**Given task**
Copy out each of the following lines word for word, with nothing changed.
>> start Extracted material
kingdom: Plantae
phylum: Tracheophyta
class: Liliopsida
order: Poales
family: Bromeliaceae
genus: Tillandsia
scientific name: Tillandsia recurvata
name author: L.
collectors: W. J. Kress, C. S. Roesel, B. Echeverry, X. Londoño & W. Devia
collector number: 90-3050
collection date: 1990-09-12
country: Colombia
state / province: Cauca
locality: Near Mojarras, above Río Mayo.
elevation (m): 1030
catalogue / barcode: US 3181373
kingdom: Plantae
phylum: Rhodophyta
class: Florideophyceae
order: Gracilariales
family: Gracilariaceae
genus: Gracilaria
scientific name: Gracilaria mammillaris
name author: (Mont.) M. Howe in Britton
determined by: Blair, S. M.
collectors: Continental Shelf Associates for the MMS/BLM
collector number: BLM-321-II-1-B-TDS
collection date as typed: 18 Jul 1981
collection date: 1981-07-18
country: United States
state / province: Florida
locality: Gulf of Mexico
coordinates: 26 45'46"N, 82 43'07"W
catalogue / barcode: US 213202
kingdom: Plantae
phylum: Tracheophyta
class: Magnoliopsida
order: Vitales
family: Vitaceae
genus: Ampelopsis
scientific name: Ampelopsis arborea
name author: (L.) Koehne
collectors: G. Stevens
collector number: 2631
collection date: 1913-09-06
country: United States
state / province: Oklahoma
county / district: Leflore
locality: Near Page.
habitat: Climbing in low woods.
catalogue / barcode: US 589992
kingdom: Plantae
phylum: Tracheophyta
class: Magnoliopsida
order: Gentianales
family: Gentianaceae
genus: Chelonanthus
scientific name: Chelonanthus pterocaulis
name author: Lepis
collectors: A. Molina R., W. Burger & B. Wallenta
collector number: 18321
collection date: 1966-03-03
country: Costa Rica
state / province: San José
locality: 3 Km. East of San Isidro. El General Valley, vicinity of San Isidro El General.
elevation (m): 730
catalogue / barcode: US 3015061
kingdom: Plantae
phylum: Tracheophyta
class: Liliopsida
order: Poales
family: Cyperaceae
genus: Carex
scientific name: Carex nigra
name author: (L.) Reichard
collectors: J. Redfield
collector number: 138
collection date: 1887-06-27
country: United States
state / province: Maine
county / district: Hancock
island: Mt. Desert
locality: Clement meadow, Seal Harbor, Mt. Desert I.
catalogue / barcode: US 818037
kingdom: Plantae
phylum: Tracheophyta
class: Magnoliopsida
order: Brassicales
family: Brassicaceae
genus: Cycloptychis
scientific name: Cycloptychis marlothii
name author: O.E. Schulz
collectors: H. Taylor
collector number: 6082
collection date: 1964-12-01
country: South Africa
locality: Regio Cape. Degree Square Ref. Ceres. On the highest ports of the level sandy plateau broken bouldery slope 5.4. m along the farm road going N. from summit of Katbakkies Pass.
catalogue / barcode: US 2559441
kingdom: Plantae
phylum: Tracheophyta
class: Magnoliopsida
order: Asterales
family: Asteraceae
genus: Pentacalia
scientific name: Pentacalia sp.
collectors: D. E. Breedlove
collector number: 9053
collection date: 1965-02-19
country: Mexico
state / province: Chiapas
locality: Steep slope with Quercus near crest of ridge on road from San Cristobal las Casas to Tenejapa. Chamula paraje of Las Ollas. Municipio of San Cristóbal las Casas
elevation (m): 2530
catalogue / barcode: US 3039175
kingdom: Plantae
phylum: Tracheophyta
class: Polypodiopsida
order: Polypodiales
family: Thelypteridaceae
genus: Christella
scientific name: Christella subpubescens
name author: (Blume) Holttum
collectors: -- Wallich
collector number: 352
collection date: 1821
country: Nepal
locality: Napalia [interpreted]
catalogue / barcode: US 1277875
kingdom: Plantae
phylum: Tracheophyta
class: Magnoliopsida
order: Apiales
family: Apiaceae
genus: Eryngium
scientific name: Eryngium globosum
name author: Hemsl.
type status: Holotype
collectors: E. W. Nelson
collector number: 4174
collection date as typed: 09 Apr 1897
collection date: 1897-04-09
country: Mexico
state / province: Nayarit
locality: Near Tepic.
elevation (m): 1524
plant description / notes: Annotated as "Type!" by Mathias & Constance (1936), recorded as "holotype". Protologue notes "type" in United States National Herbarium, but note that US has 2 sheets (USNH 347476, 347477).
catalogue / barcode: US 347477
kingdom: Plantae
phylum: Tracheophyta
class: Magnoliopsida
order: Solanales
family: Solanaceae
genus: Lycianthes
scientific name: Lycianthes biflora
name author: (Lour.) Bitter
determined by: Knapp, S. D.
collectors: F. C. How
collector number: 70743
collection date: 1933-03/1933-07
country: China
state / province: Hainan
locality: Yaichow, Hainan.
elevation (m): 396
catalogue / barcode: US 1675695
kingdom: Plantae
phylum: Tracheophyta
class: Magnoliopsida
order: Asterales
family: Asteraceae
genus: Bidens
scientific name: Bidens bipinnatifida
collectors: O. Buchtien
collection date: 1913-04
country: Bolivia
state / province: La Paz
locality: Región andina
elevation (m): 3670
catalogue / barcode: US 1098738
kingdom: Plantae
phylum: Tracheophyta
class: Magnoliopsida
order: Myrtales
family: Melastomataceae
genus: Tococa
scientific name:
>> end Extracted material
**Answer to this exercise**
kingdom: Plantae
phylum: Tracheophyta
class: Liliopsida
order: Poales
family: Bromeliaceae
genus: Tillandsia
scientific name: Tillandsia recurvata
name author: L.
collectors: W. J. Kress, C. S. Roesel, B. Echeverry, X. Londoño & W. Devia
collector number: 90-3050
collection date: 1990-09-12
country: Colombia
state / province: Cauca
locality: Near Mojarras, above Río Mayo.
elevation (m): 1030
catalogue / barcode: US 3181373
kingdom: Plantae
phylum: Rhodophyta
class: Florideophyceae
order: Gracilariales
family: Gracilariaceae
genus: Gracilaria
scientific name: Gracilaria mammillaris
name author: (Mont.) M. Howe in Britton
determined by: Blair, S. M.
collectors: Continental Shelf Associates for the MMS/BLM
collector number: BLM-321-II-1-B-TDS
collection date as typed: 18 Jul 1981
collection date: 1981-07-18
country: United States
state / province: Florida
locality: Gulf of Mexico
coordinates: 26 45'46"N, 82 43'07"W
catalogue / barcode: US 213202
kingdom: Plantae
phylum: Tracheophyta
class: Magnoliopsida
order: Vitales
family: Vitaceae
genus: Ampelopsis
scientific name: Ampelopsis arborea
name author: (L.) Koehne
collectors: G. Stevens
collector number: 2631
collection date: 1913-09-06
country: United States
state / province: Oklahoma
county / district: Leflore
locality: Near Page.
habitat: Climbing in low woods.
catalogue / barcode: US 589992
kingdom: Plantae
phylum: Tracheophyta
class: Magnoliopsida
order: Gentianales
family: Gentianaceae
genus: Chelonanthus
scientific name: Chelonanthus pterocaulis
name author: Lepis
collectors: A. Molina R., W. Burger & B. Wallenta
collector number: 18321
collection date: 1966-03-03
country: Costa Rica
state / province: San José
locality: 3 Km. East of San Isidro. El General Valley, vicinity of San Isidro El General.
elevation (m): 730
catalogue / barcode: US 3015061
kingdom: Plantae
phylum: Tracheophyta
class: Liliopsida
order: Poales
family: Cyperaceae
genus: Carex
scientific name: Carex nigra
name author: (L.) Reichard
collectors: J. Redfield
collector number: 138
collection date: 1887-06-27
country: United States
state / province: Maine
county / district: Hancock
island: Mt. Desert
locality: Clement meadow, Seal Harbor, Mt. Desert I.
catalogue / barcode: US 818037
kingdom: Plantae
phylum: Tracheophyta
class: Magnoliopsida
order: Brassicales
family: Brassicaceae
genus: Cycloptychis
scientific name: Cycloptychis marlothii
name author: O.E. Schulz
collectors: H. Taylor
collector number: 6082
collection date: 1964-12-01
country: South Africa
locality: Regio Cape. Degree Square Ref. Ceres. On the highest ports of the level sandy plateau broken bouldery slope 5.4. m along the farm road going N. from summit of Katbakkies Pass.
catalogue / barcode: US 2559441
kingdom: Plantae
phylum: Tracheophyta
class: Magnoliopsida
order: Asterales
family: Asteraceae
genus: Pentacalia
scientific name: Pentacalia sp.
collectors: D. E. Breedlove
collector number: 9053
collection date: 1965-02-19
country: Mexico
state / province: Chiapas
locality: Steep slope with Quercus near crest of ridge on road from San Cristobal las Casas to Tenejapa. Chamula paraje of Las Ollas. Municipio of San Cristóbal las Casas
elevation (m): 2530
catalogue / barcode: US 3039175
kingdom: Plantae
phylum: Tracheophyta
class: Polypodiopsida
order: Polypodiales
family: Thelypteridaceae
genus: Christella
scientific name: Christella subpubescens
name author: (Blume) Holttum
collectors: -- Wallich
collector number: 352
collection date: 1821
country: Nepal
locality: Napalia [interpreted]
catalogue / barcode: US 1277875
kingdom: Plantae
phylum: Tracheophyta
class: Magnoliopsida
order: Apiales
family: Apiaceae
genus: Eryngium
scientific name: Eryngium globosum
name author: Hemsl.
type status: Holotype
collectors: E. W. Nelson
collector number: 4174
collection date as typed: 09 Apr 1897
collection date: 1897-04-09
country: Mexico
state / province: Nayarit
locality: Near Tepic.
elevation (m): 1524
plant description / notes: Annotated as "Type!" by Mathias & Constance (1936), recorded as "holotype". Protologue notes "type" in United States National Herbarium, but note that US has 2 sheets (USNH 347476, 347477).
catalogue / barcode: US 347477
kingdom: Plantae
phylum: Tracheophyta
class: Magnoliopsida
order: Solanales
family: Solanaceae
genus: Lycianthes
scientific name: Lycianthes biflora
name author: (Lour.) Bitter
determined by: Knapp, S. D.
collectors: F. C. How
collector number: 70743
collection date: 1933-03/1933-07
country: China
state / province: Hainan
locality: Yaichow, Hainan.
elevation (m): 396
catalogue / barcode: US 1675695
kingdom: Plantae
phylum: Tracheophyta
class: Magnoliopsida
order: Asterales
family: Asteraceae
genus: Bidens
scientific name: Bidens bipinnatifida
collectors: O. Buchtien
collection date: 1913-04
country: Bolivia
state / province: La Paz
locality: Región andina
elevation (m): 3670
catalogue / barcode: US 1098738
kingdom: Plantae
phylum: Tracheophyta
class: Magnoliopsida
order: Myrtales
family: Melastomataceae
genus: Tococa
scientific name:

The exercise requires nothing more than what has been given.